— Task goal —
Can you pull out each line of the data below that includes the word "xuống"?

Stored data entries

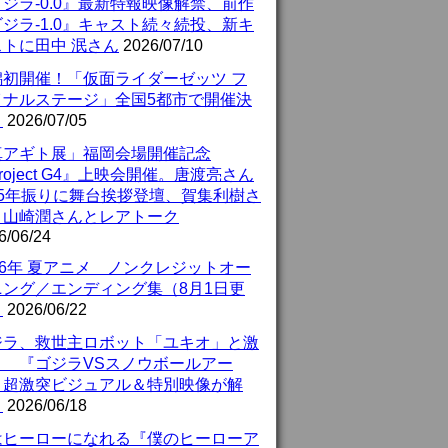
ジラ-0.0』最新特報映像解禁、前作
ジラ-1.0』キャスト続々続投、新キ
ストに田中 泯さん
2026/07/10
潟初開催！「仮面ライダーゼッツ フ
イナルステージ」全国5都市で開催決
！
2026/07/05
真アギト展」福岡会場開催記念
roject G4』上映会開催。唐渡亮さん
25年振りに舞台挨拶登壇、賀集利樹さ
、山崎潤さんとレアトーク
6/06/24
26年 夏アニメ ノンクレジットオー
ニング／エンディング集（8月1日更
）
2026/06/22
ジラ、救世主ロボット「ユキオ」と激
！ 『ゴジラVSスノウボールアー
』超激突ビジュアル＆特別映像が解
！
2026/06/18
はヒーローになれる『僕のヒーローア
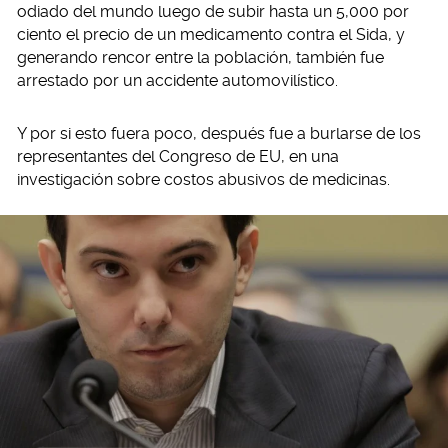
odiado del mundo luego de subir hasta un 5,000 por
ciento el precio de un medicamento contra el Sida, y
generando rencor entre la población, también fue
arrestado por un accidente automovilístico.
Y por si esto fuera poco, después fue a burlarse de los
representantes del Congreso de EU, en una
investigación sobre costos abusivos de medicinas.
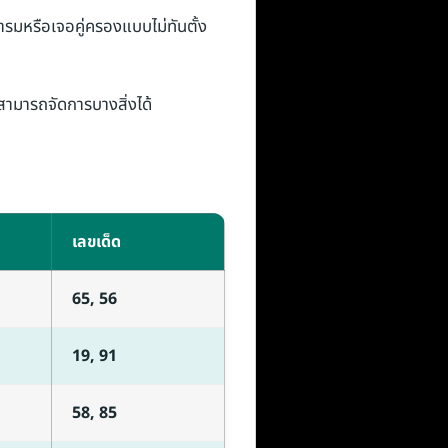
ะคารมหรือเจอคู่ครองแบบไม่ทันตั้ง
สามารถจัดการบางสิ่งได้
เลขเด็ด
65, 56
19, 91
58, 85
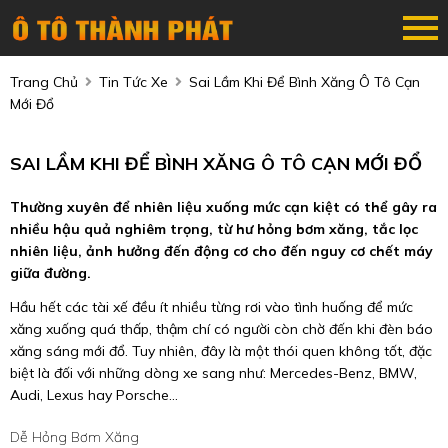
Trang Chủ
Tin Tức Xe
Sai Lầm Khi Để Bình Xăng Ô Tô Cạn
Mới Đổ
SAI LẦM KHI ĐỂ BÌNH XĂNG Ô TÔ CẠN MỚI ĐỔ
Thường xuyên để nhiên liệu xuống mức cạn kiệt có thể gây ra
nhiều hậu quả nghiêm trọng, từ hư hỏng bơm xăng, tắc lọc
nhiên liệu, ảnh hưởng đến động cơ cho đến nguy cơ chết máy
giữa đường.
Hầu hết các tài xế đều ít nhiều từng rơi vào tình huống để mức
xăng xuống quá thấp, thậm chí có người còn chờ đến khi đèn báo
xăng sáng mới đổ. Tuy nhiên, đây là một thói quen không tốt, đặc
biệt là đối với những dòng xe sang như: Mercedes-Benz, BMW,
Audi, Lexus hay Porsche...
Dễ Hỏng Bơm Xăng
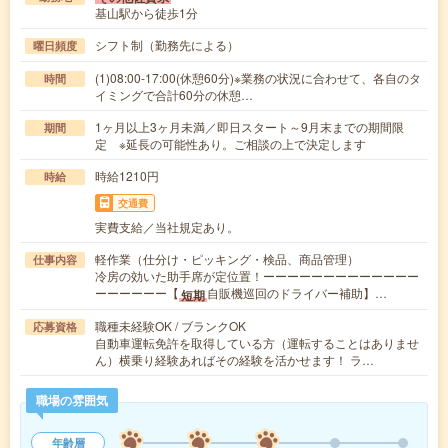
基山駅から徒歩1分
シフト制（勤務先による）
曜日頻度
(1)08:00-17:00(休憩60分)※業務の状況に合わせて、各自のタ
時間
イミングで合計60分の休憩…
1ヶ月以上3ヶ月未満／即日スタート～9月末までの期間限
期間
定 ※延長の可能性あり。ご相談の上で決定します
時給1210円
時給
交通費
実費支給／当社規定あり。
軽作業（仕分け・ピッキング・検品、商品管理）
仕事内容
冷房の効いた助手席が定位置！ーーーーーーーーーーーーー
ーーーーーー【
自販機巡回のドライバー補助】…
短期
職種未経験OK / ブランクOK
応募資格
自動車運転免許を取得している方（運転することはありませ
ん）横乗り経験あればその経験を活かせます！ ラ…
職場の雰囲気
年齢層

— Result —
Thường xuyên để nhiên liệu xuống mức cạn kiệt có thể gây ra
xăng xuống quá thấp, thậm chí có người còn chờ đến khi đèn báo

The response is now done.